By day I dream of the earth renewing itself--lush grasses holding drifts of lawn flowers for bees. Then native wildflowers of every shape and size accommodate our native pollinators and nesting places, where undisturbed, the bees can reproduce. At day's end, I welcome nights of dreaming. Everybody dreams. With this ability, it is wise to pay attention and not waste the work accomplished in sleep. Free from bias we learn about what our dreams are trying to tell us.
Sunday, June 8, 2014
FLIPPIN' THE BIRD
Thinking that I'd stayed too long at my job, I was hypersensitive. Many positions were being filled by younger and younger employees. When I'd started there, I was everyone's contemporary, then I became everyone's mother. I needed to get out of there before I became everyone's grandma.
Insecurities about having exhausted my contribution at work spawned this dream:
I am being harassed at work--by my supervisor. Cruelly interrogating me, he has even formed a committee to scrutinize all the correspondence I've produced over the years. Sitting around a large conference table, while building this case against me, one of my interrogators aggressively flips a document toward me. I'm to explain why I had X'd out some sentences and had substituted the handwritten word "hummingbird" in their place. As he discusses this, I give him "the look" and do eye-rolling. Then, still defending myself against these charges, I confess that once I even wrote "shit" on a paper. As they continue this witch hunt, I announce my intention to get a lawyer. But I know I'm really going to quit.

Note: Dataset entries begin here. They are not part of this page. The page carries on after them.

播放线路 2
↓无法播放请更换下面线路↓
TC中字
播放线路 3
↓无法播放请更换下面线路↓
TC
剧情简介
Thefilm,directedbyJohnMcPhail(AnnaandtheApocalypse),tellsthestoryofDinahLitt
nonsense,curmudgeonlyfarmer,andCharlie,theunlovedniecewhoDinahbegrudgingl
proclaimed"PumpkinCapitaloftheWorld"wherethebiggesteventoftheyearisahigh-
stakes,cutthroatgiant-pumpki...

Socialized and hypersensitive about having reached retirement age, I put lots of pressure on myself to get the heck out, before they tossed me out. I'd seen others before me experience a lot of humiliation by being forced out, and I didn't want to be one of them. The pressure I created for myself was not necessarily a bad thing. It was a push in the right direction.
Deciphering the dream sequence taking place before the tribunal was easy. Having felt out-of-my-element, at times, in the business world, I did have to explain myself on occasion. My role in representing the employees' perspective often brought me into conflict with the principals of the company. Too often, I found business jargon dehumanizing. So substituting "hummingbird," for a paragraph's worth of words, surely resonated with me, preferring the elusive bird image over the usual "business speak."
And, I would probably have wanted to write "shit" a countless number of times.